**Dataset records:**

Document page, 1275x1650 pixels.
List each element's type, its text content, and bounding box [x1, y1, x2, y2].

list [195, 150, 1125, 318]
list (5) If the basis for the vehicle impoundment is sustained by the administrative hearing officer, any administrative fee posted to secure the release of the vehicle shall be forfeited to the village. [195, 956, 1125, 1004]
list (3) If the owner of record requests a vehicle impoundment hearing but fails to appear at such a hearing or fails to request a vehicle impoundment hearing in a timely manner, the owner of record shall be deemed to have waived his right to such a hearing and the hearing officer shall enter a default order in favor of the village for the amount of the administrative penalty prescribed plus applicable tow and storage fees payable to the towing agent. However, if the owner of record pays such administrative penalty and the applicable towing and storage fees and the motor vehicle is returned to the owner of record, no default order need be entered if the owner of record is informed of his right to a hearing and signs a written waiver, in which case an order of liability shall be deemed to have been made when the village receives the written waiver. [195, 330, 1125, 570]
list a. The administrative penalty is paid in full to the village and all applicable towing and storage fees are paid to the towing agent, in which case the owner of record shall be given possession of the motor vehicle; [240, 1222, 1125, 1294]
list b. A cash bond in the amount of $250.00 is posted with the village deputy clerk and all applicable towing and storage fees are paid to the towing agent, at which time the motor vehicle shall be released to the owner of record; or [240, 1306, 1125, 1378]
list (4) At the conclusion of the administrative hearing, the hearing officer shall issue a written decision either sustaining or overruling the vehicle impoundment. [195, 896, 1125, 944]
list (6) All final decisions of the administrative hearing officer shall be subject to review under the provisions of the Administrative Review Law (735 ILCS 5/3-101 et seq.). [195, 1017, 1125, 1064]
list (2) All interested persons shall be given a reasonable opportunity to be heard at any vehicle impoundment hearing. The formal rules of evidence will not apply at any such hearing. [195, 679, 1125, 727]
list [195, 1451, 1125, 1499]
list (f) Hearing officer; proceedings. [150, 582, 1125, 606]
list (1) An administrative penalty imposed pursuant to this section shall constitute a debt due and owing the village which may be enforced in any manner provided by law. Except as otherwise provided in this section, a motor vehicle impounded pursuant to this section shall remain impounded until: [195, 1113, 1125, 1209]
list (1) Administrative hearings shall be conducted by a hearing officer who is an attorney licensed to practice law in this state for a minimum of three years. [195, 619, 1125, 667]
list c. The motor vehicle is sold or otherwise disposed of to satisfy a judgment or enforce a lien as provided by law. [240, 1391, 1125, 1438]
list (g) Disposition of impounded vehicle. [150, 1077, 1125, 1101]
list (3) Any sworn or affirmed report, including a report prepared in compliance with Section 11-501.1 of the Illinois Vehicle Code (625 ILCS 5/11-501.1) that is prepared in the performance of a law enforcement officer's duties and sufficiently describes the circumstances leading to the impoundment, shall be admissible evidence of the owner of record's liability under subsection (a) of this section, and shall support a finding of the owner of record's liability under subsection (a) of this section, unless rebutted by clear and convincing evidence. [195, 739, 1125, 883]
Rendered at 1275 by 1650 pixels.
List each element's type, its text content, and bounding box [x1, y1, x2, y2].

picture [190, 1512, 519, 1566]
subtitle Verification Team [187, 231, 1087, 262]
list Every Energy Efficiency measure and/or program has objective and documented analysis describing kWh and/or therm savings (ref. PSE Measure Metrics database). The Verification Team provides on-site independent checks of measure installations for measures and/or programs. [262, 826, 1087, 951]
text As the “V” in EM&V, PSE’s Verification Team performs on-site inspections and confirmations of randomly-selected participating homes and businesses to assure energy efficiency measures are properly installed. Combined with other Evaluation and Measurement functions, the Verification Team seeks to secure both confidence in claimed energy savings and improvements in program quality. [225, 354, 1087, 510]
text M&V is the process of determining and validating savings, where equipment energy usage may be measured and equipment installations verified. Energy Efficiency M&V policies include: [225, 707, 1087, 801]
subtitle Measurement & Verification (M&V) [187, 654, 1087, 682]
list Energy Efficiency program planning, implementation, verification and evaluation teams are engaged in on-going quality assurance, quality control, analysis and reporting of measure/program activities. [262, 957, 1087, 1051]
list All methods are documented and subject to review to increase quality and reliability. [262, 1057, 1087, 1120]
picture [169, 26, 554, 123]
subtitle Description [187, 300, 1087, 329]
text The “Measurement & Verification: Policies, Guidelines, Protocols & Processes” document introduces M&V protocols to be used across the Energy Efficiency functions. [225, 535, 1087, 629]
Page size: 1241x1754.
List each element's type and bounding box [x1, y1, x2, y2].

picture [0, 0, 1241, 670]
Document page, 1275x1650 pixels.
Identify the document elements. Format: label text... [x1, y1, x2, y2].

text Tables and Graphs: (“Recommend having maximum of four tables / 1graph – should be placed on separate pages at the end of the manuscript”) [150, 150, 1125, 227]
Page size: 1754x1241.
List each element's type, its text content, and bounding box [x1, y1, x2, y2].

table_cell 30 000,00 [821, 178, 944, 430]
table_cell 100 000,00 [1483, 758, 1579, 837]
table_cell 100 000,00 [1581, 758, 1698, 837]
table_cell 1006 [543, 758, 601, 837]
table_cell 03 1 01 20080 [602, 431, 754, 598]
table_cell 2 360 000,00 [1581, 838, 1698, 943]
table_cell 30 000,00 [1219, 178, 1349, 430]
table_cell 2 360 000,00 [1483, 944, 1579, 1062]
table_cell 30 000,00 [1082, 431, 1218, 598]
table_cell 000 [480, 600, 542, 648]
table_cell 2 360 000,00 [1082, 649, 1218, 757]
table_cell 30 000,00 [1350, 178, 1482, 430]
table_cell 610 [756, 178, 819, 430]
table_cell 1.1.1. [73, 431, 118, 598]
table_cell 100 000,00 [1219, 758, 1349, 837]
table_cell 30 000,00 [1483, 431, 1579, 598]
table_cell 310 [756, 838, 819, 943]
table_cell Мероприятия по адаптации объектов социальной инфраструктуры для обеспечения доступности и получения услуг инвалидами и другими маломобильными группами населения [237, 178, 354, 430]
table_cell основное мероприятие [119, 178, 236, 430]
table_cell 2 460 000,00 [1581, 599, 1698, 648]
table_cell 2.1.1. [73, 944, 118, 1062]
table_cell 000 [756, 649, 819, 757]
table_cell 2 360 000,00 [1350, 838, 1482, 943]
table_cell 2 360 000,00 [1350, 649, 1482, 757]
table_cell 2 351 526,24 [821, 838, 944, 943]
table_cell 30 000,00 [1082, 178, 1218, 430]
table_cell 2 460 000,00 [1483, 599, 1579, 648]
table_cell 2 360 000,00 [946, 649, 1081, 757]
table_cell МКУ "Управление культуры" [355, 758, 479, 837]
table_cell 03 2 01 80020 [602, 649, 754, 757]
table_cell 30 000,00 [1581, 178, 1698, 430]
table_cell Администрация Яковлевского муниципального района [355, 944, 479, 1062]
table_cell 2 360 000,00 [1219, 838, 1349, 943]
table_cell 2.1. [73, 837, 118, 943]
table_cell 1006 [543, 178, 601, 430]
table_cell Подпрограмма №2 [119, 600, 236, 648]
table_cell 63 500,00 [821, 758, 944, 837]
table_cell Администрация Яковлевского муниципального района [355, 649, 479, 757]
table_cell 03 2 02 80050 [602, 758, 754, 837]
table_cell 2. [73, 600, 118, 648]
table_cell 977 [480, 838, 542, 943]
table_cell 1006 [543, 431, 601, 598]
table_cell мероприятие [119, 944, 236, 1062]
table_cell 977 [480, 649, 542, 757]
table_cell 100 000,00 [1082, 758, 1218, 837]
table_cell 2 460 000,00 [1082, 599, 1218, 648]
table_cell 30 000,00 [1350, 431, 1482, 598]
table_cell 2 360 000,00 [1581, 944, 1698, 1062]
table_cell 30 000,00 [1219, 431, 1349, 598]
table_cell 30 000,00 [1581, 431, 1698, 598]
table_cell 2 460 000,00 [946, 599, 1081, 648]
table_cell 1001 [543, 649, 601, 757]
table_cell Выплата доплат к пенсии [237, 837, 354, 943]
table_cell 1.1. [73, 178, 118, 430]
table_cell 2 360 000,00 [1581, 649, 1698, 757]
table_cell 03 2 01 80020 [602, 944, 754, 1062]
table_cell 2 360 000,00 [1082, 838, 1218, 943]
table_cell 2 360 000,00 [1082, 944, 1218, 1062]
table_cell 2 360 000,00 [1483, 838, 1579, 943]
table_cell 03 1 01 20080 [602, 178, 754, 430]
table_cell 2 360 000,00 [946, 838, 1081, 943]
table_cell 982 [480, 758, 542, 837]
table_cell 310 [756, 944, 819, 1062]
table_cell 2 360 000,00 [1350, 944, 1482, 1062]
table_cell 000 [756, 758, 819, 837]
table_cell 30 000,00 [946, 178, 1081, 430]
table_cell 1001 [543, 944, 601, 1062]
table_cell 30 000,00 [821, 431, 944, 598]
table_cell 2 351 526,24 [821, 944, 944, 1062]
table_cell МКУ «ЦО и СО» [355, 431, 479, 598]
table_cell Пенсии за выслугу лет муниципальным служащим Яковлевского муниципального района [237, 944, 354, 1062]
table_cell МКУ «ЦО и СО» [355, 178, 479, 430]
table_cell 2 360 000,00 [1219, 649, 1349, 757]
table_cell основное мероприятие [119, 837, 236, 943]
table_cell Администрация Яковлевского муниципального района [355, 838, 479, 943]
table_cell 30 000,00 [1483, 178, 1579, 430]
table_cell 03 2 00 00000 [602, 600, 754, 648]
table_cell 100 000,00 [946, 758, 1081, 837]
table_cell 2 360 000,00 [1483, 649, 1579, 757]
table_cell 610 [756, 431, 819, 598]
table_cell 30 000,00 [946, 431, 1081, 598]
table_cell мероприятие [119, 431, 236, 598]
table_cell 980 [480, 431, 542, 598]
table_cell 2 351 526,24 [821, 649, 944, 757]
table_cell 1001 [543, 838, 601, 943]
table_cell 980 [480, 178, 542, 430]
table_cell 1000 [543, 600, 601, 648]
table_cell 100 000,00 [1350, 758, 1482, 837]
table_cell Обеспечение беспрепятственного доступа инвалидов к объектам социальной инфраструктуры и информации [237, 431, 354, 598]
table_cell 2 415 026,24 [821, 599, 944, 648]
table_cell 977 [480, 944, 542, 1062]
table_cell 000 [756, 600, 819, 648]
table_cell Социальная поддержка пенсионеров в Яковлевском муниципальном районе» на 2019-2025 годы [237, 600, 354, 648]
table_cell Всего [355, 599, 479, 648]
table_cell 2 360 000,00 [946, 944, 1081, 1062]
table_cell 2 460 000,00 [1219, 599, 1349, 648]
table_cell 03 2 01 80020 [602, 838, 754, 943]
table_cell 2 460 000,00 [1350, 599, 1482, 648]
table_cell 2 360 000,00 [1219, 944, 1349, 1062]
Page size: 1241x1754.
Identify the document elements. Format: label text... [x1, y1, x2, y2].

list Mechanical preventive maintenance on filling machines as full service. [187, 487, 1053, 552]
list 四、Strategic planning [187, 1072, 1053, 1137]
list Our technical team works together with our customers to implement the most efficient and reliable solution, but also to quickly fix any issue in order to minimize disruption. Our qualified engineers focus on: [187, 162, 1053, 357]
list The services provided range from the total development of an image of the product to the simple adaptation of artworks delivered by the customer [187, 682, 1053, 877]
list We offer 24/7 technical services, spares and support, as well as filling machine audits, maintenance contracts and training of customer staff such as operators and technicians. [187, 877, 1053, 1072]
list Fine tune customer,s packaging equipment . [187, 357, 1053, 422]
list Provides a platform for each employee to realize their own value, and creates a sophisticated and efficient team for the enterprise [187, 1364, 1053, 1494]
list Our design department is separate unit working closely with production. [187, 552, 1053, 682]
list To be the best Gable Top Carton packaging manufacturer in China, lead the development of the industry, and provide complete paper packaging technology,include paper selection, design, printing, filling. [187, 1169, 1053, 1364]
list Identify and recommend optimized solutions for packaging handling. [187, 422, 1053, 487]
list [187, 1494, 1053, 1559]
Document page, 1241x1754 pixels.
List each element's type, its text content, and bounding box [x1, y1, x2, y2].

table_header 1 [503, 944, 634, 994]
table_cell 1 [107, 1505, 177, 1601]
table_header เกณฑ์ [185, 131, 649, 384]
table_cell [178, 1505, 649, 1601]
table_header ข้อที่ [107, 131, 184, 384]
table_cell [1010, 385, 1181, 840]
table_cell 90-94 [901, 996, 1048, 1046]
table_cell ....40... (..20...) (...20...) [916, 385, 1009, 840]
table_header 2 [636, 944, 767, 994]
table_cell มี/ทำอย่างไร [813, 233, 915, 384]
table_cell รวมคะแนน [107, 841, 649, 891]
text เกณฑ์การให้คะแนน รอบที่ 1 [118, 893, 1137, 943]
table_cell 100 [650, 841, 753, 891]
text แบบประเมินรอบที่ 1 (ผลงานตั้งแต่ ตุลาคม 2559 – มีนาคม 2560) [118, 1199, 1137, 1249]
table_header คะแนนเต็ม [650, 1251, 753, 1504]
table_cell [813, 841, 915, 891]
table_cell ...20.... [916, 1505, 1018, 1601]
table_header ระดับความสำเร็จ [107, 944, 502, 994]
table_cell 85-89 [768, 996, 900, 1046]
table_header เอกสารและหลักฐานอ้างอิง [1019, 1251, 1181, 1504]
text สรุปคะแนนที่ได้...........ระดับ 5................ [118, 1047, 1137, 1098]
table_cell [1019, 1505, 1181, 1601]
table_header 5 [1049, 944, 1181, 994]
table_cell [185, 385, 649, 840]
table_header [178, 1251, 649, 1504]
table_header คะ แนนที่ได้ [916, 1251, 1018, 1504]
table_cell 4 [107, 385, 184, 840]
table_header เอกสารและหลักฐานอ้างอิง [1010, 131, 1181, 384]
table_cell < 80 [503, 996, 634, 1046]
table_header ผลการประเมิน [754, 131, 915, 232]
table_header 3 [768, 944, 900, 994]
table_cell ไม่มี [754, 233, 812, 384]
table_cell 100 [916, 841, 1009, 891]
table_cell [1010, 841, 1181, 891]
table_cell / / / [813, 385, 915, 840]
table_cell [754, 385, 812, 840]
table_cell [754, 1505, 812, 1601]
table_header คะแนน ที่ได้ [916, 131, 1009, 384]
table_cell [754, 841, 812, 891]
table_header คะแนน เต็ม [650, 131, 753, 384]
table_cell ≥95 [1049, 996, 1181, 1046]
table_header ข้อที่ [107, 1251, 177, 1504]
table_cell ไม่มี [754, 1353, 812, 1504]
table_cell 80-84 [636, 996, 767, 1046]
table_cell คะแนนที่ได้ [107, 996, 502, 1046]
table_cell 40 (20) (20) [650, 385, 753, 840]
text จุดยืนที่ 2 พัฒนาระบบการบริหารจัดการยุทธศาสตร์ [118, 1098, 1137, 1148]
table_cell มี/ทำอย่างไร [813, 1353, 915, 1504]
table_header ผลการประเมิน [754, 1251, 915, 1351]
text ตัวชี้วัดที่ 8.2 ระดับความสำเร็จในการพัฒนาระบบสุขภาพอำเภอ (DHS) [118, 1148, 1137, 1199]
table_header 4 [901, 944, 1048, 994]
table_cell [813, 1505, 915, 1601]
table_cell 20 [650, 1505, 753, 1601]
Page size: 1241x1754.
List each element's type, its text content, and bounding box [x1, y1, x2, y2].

**Task item:**
Where a line contains the word "technical", copy that line from the listing above.

**Solution to this problem:**
list Our technical team works together with our customers to implement the most efficient and reliable solution, but also to quickly fix any issue in order to minimize disruption. Our qualified engineers focus on: [187, 162, 1053, 357]
list We offer 24/7 technical services, spares and support, as well as filling machine audits, maintenance contracts and training of customer staff such as operators and technicians. [187, 877, 1053, 1072]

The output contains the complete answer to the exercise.